In providing the most shocking ending possible, Behind Her Eyes’ creators appear to have forgotten that a shocking ending does not, in fact, make a good one, nor is it a meaningful substitute for a lack of character development, tension or coherence
Starring Eve Hewson, Tom Bateman, Simona Brown, and Robert Aramayo
Marketed as a psychological thriller, Behind Her Eyes starts with a convincing enough premise, with wide-eyed Louise (Simona Brown) becoming accidentally entangled in a marriage that appears to conceal unfathomable secrets. The love triangle blooms when Louise meets handsome Scot David (Tom Bateman) on a night out and has a one night stand, before discovering that he is a) her new boss (he, ironically, a psychiatrist, and she, an able and professional secretary – by which, I mean, she owns a couple of blouses, frequently drops stuff down herself and occasionally breaks into the office after hours to repurpose other people’s belongings: a model employee, truth be told) and b) he is married.

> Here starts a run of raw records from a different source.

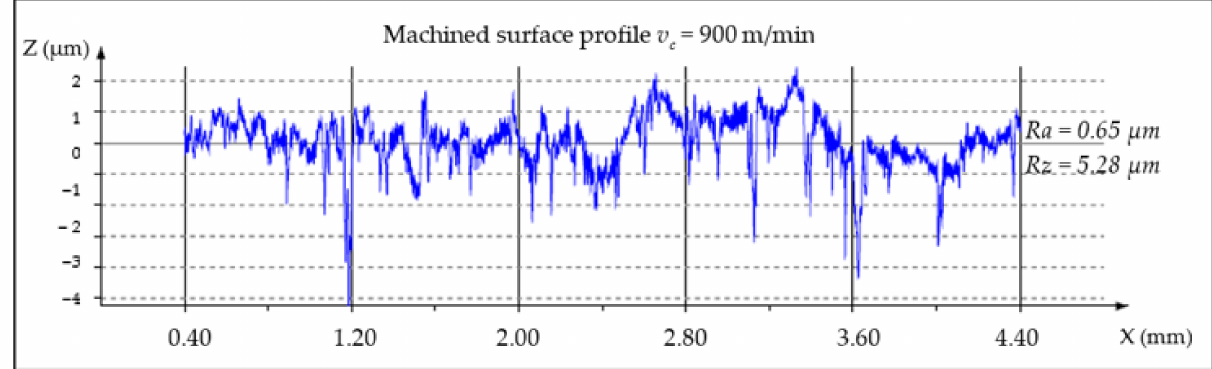
Figure 5. Machined surface profile of the AA359/SiC/10p, v c = 900 m/min, t c = 1.22 min. To present the measured value of surface roughness during the end milling of Duralcan TM , the Ra and Rz parameters in cutting time function are shown in Figures 6 and 7. The uneven rise of surface roughness could be caused by the unbalanced distribution of SiC particles in the matrix. As a result, the SiC particles are tearing from the matrix, and the machined surface quality is not satisfactory. Moreover, excessive tool wear causes microcracks and pits on the AMC surface. The relationship between the surface roughness, cutting speed, and tool corner wear ( VB C ) is presented in Figure 8.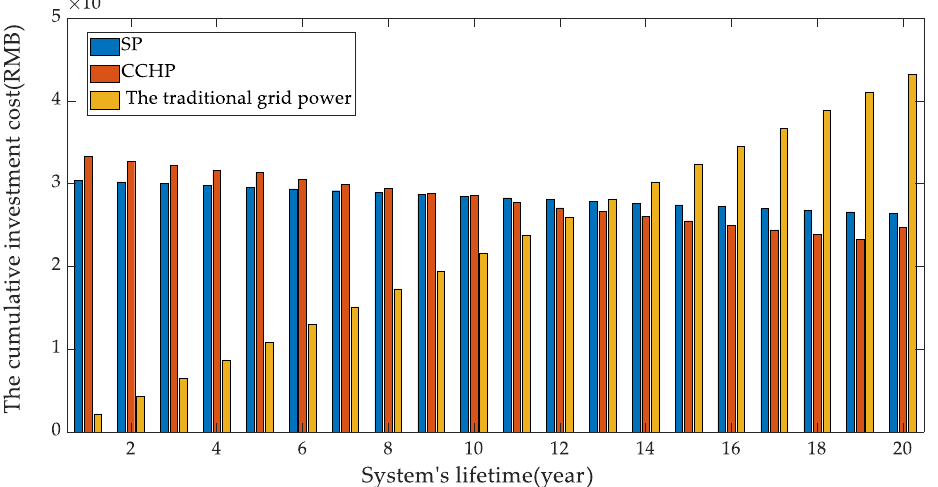
Figure 9. The cumulative investment cost of the proposed CCHP system, the SP and the traditional grid power system.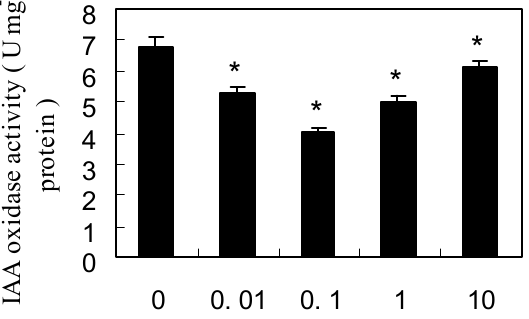
Figure 3. Effects of Fe-chlorophyllin on the activity of IAA oxidase in the root of wheat. Seeds of wheat were soaked in the same culture solution containing 0, 0.01, 0.1, 1 and 10 mg/L Fe-chlorophyllin for 12 h and then transferred to the quarter-strength Hoagland’s nutrient solution containing different concentrations of Fe-chlorophyllin for four days after germination. Vertical bars represent standard deviation of the mean ( n = 3). Asterisks indicate that mean values are significantly different between the treatment and control ( p <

His wife is the obviously insane Adele (Eve Hewson), who Louise becomes close friends with after learning that they both suffer from incredibly vivid nightmares. Quite why Adele’s clearly unhinged eye acting for the entire series doesn’t give away to Louise that she’s not trustworthy is anybody’s guess, but without that there wouldn’t be much of a plot.
There are so many ways in which this plot could have gone. There is clearly something amiss in the seemingly picture-perfect relationship that Adele and David share. Supposedly sweethearts, they have a long history, including David supporting Adele through some pretty serious and traumatic events in her life. There could have been some sort of sinister secret lurking behind this veneer of perfection, as Louise slowly gets pulled in.
Alas, it just isn’t interesting. The characters wander around aimlessly for five and a half episodes, before a bonkers supernatural twist comes throwing itself out of left field and the audience are left, blinking at the screen, wondering why they wasted six hours of their lives on what must be the laziest plot resolution in history.
I’m not entirely sure who works on the marketing team at Netflix who decided that this was a psychological thriller but, to me, a psychological thriller involves a) something that is thrilling, of which this most certainly isn’t, and b) something that involves psychology. Sure, there’s a glimpse into the psyches of Adele and Louise through their dreams, but that’s far more of a pseudoscience than actual psychology is. There are so many other avenues that an actual psychological thriller could have taken, such as Louise questioning her sanity or slowly unravelling over the course of the series. Instead, Louise remains the same dull, uninteresting and unlikeable person that she was when the first episode started.
A narrative within psychological thriller is driven by fear and anxiety in the protagonist. However, to even claim there was a narrative drive to this show would be generous. Louise sees everything within black and white, and continually flip flops between whether or not she is #TeamDavid and #TeamAdele in a way that offers little nuance. More importantly, Louise is entirely unaware that what around her is sinister. The only way that this is signalled to the audience is through cutaways to Adele holding sharp knives and a sinister soundtrack, which is phoning it in at best.
I could go on and on about the numerous ways in which Behind Her Eyes fail: its poorly structured narrative, its lack of character development, its terrible acting, its insistence that unpredictability is somewhat successful, its entire lack of tension, but the main reason why Behind Her Eyes doesn’t work is very simple: it’s just not good.
Behind Her Eyes is streaming now on Netflix, just in case this review didn’t put you off.